LA FICCIÓN DEL REINICIO
- 5 ene
- 2 Min. de lectura
Año nuevo. 2026. Tras el exceso de fin de año se instala una calma programada, casi protocolar. Un número cambia y, con él, se activa una operación simbólica de alcance colectivo. Una coordinación global —cada vez más excepcional— habilita la ficción de un reinicio. El calendario ofrece la ilusión de una hoja en blanco: se habla de desaprender, de soltar, de ensayar una versión renovada de uno mismo. El pasado se revisa no tanto para comprenderlo, sino para clausurarlo.
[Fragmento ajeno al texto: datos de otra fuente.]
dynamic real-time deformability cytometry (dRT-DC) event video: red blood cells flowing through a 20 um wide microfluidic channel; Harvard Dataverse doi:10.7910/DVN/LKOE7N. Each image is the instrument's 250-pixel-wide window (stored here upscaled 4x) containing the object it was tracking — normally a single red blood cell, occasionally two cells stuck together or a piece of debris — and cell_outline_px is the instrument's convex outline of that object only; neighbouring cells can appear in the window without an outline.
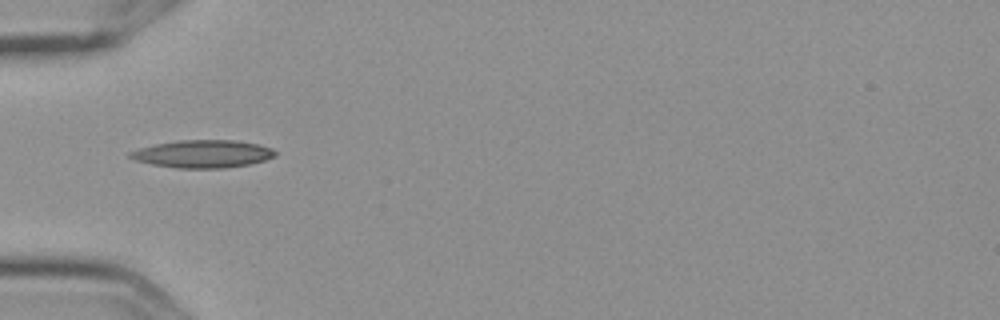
{"species": "Egyptian fruit bat (a non-hibernating species)", "species_latin": "Rousettus aegyptiacus", "temperature_condition": "cold", "stored_images_in_passage": 8, "camera_frame_rate_fps": 3000, "um_per_image_px": 0.085, "frame": {"image": 1, "passage_image": 4, "time_ms": 1.0, "image_size_px": [1000, 320], "cell_outline_px": [[276, 156], [264, 160], [248, 164], [224, 168], [176, 168], [152, 164], [136, 160], [128, 156], [128, 152], [140, 148], [156, 144], [176, 140], [236, 140], [260, 144], [272, 148], [276, 152]], "centroid_in_image_um": [17.25, 13.07], "position_along_channel_um": 67.7, "area_um2": 23.41}}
No hay ingenuidad en este gesto. Tampoco es necesario leerlo como un error. Lo que interesa es observar su eficacia. El año nuevo funciona como un dispositivo simbólico que ordena el tiempo y legitima ciertas narrativas sobre el cambio. Lo paradójico es que, siendo cuerpos atravesados por múltiples ciclos —biológicos, afectivos, productivos, vitales—, pareciera que sólo reconocemos aquellos que han sido institucionalizados. El tiempo se vuelve legible únicamente cuando es externalizado, numerado, consensuado. El calendario se impone como marco de sentido allí donde otros ritmos quedan desautorizados.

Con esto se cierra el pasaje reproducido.